*Your instructions:*
Up to the line containing "2.1.10 Dosage Rates", nothing is kept; from that line through the end of the data below, output every line exactly.

*Records supplied:*
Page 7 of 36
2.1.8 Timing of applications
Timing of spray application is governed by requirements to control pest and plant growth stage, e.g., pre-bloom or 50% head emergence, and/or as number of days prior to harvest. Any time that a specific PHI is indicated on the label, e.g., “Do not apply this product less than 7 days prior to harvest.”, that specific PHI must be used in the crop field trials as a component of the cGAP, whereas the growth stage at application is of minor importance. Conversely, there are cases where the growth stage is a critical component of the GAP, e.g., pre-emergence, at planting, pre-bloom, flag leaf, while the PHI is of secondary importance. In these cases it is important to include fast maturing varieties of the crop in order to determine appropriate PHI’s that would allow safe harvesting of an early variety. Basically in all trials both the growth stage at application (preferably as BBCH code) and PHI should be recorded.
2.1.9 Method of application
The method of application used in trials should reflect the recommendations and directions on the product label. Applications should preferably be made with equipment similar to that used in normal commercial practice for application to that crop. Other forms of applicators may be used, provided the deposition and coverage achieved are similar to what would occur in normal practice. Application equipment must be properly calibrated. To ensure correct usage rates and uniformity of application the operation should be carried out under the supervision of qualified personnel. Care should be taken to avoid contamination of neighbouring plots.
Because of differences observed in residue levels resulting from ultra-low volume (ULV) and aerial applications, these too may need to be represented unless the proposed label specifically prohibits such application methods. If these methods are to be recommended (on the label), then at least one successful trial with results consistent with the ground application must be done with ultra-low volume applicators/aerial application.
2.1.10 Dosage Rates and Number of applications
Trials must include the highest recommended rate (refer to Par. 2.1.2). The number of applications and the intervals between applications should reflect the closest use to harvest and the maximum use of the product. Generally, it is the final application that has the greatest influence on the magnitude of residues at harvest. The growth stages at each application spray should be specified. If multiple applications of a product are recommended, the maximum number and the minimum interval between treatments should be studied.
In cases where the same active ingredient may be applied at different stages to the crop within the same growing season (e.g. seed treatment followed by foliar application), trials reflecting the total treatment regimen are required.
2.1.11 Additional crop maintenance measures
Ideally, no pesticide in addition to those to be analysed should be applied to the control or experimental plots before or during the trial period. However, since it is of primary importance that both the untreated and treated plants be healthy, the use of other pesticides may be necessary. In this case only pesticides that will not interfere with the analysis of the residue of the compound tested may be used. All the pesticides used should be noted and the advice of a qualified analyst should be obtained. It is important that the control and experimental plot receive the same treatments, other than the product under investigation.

*Output for this exercise:*
2.1.10 Dosage Rates and Number of applications
Trials must include the highest recommended rate (refer to Par. 2.1.2). The number of applications and the intervals between applications should reflect the closest use to harvest and the maximum use of the product. Generally, it is the final application that has the greatest influence on the magnitude of residues at harvest. The growth stages at each application spray should be specified. If multiple applications of a product are recommended, the maximum number and the minimum interval between treatments should be studied.
In cases where the same active ingredient may be applied at different stages to the crop within the same growing season (e.g. seed treatment followed by foliar application), trials reflecting the total treatment regimen are required.
2.1.11 Additional crop maintenance measures
Ideally, no pesticide in addition to those to be analysed should be applied to the control or experimental plots before or during the trial period. However, since it is of primary importance that both the untreated and treated plants be healthy, the use of other pesticides may be necessary. In this case only pesticides that will not interfere with the analysis of the residue of the compound tested may be used. All the pesticides used should be noted and the advice of a qualified analyst should be obtained. It is important that the control and experimental plot receive the same treatments, other than the product under investigation.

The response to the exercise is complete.